Нет точных данных, сколько времени пробыл Ермолов в армии Дэвиса и вообще за границей. Можно предположить по косвенным сведениям, что он отправился в Италию весной 1795 года и вернулся в Россию зимой следующего года.
Ратчу Алексей Петрович объяснил свой отъезд из Италии тем, что до него дошли вести о близком разрыве с Персией и предстоящей войне. А ему не терпелось использовать приобретенные навыки в войне за Россию.
Екатерина II и в самом деле готовила поход в прикаспийские области, подвластные персидскому шаху. Непосредственным поводом для войны стало вторжение шаха Ага-Магомета в Грузию весной 1795 года. Ее истинными причинами являлись естественные симпатии России к единоверному православному народу, а также – геополитическое значение грузинской территории.
В исследовании О. Елисеевой «Геополитические проекты Г. А. Потемкина» сказано: «В кругу заметных внешнеполитических проектов конца екатерининской эпохи следует назвать „Персидский проект“ последнего фаворита императрицы П. А. Зубова, поданный им государыне в 1796 г. во время войны с Персией из-за нападения на Грузию Астерабадского хана. Успешные действия русских войск, которыми руководил брат временщика В. А. Зубов, взятие Дербента и Баку, позволили Российской империи расширить территориальные приобретения в Закавказье и получить, как предлагал Зубов, господство над западным побережьем Каспийского моря. Смерть императрицы положила конец военным операциям, однако сама идея продвижения империи в Закавказье имела большое будущее и постепенно осуществлялась при внуке Екатерины II – Александре I в течение первой четверти XIX века».
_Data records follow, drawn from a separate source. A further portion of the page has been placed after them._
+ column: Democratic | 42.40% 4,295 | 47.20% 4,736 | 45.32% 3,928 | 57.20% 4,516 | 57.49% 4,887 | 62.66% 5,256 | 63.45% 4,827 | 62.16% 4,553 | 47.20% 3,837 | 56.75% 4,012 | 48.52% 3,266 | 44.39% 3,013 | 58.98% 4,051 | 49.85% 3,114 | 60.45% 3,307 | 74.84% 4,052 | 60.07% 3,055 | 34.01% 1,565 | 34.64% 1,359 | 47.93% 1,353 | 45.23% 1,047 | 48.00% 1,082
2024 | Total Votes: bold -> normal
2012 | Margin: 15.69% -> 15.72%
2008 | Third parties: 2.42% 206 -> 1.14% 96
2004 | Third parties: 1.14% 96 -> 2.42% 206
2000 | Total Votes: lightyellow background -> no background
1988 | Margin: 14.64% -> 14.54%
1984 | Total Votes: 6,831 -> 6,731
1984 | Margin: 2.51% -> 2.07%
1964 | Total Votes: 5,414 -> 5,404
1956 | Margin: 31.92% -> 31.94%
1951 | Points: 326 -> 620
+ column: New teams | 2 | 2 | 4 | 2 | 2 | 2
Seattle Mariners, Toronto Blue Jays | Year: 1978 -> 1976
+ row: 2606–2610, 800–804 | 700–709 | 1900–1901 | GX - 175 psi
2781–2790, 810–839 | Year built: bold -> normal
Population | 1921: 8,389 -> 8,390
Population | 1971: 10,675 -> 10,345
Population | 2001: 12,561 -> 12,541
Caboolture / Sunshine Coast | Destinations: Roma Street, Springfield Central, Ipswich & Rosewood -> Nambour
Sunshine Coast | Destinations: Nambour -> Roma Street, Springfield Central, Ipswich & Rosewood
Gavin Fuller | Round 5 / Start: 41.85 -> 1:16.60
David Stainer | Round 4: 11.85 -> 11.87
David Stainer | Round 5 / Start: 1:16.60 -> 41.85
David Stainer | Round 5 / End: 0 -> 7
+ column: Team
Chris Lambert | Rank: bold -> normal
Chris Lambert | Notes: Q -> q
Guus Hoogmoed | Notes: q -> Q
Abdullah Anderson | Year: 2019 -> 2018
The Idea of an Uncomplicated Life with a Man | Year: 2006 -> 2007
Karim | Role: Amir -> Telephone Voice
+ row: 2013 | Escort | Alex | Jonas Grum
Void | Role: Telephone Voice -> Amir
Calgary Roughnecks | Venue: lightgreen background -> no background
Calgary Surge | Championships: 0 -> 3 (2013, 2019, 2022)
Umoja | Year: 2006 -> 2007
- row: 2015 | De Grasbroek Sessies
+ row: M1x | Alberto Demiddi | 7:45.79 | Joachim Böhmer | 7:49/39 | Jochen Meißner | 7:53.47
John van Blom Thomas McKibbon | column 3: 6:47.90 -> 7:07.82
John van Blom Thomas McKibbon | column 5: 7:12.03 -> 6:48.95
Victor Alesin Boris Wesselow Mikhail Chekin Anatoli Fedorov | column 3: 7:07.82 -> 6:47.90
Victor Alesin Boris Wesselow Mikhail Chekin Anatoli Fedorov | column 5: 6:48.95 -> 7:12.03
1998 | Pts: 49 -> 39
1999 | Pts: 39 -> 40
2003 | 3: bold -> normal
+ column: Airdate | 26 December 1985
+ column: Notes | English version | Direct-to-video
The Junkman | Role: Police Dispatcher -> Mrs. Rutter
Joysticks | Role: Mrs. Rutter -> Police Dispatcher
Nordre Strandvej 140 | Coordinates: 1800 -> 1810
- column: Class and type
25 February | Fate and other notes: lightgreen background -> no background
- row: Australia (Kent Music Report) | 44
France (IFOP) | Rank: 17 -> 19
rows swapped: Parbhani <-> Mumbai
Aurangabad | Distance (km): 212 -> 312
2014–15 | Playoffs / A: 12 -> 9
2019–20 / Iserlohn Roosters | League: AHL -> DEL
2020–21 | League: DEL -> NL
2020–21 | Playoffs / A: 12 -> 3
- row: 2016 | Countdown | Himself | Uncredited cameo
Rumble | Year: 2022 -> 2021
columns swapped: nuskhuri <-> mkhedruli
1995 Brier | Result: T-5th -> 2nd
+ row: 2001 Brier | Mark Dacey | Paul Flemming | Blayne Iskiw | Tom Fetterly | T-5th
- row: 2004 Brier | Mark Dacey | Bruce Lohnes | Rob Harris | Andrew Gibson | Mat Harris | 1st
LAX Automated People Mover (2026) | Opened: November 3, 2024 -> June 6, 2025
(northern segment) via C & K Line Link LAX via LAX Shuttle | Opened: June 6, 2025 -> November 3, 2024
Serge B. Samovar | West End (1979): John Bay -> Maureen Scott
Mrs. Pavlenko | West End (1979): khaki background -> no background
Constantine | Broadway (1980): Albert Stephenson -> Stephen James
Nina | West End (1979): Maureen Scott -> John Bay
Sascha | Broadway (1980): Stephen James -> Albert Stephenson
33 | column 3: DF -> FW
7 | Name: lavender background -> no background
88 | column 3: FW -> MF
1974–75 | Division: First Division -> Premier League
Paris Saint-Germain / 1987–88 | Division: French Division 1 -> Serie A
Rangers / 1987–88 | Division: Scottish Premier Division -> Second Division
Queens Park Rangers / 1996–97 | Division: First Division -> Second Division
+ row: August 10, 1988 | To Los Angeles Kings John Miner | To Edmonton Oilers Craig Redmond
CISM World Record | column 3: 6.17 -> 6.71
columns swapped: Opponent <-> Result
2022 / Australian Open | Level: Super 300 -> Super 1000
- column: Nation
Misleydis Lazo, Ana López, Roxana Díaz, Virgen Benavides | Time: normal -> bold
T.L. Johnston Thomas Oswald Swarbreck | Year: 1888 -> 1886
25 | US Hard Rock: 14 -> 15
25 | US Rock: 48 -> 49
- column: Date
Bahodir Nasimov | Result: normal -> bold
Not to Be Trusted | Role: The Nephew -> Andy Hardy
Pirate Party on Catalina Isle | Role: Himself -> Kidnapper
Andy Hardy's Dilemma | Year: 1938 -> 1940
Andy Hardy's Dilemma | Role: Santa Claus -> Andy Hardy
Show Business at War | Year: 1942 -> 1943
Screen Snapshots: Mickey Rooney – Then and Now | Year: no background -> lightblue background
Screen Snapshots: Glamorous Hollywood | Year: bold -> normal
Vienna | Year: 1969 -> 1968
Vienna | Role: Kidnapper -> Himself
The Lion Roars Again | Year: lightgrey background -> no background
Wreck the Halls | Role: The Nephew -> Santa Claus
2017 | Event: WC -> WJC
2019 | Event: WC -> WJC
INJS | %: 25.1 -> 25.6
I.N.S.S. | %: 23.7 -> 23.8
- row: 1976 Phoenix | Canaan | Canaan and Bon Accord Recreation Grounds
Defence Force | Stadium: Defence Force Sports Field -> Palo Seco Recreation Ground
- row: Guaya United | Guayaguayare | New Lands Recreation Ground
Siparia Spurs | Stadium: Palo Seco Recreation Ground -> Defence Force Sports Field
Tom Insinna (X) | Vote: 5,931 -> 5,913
Именно этот процесс прорыва в Закавказье, чему неизбежно сопутствовало завоевание Кавказа, впоследствии и выдвинул Ермолова в первые ряды паладинов империи.
Известный историк Кавказской войны генерал Василий Александрович Потто писал: «Говорят <…> что поход этот находился в тесной связи со знаменитым греческим проектом, обновленным редакцией графа Платона Зубова. Проект заключался в том, что граф Валериан Александрович, покончив с Персией у себя в тылу, должен был захватить в свои руки Анатолию и угрожать Константинополю с малоазиатских берегов, в то время как Суворов пройдет через Балканы в Адрианополь, а сама Екатерина, находясь лично на флоте с Платоном Зубовым, осадит турецкую столицу с моря».
Документальных подтверждений этого слуха нет, но он вполне соответствует размаху мечтаний позднего периода Екатерины II.
Результатом возродившегося интереса к персидским делам (хотя игра была сложнее, в нее входили и тяжелые отношения с Турцией) было заключение союзного договора между Россией и Грузией 24 июля 1783 года в крепости Георгиевск, вошедшего в историю как Георгиевский трактат.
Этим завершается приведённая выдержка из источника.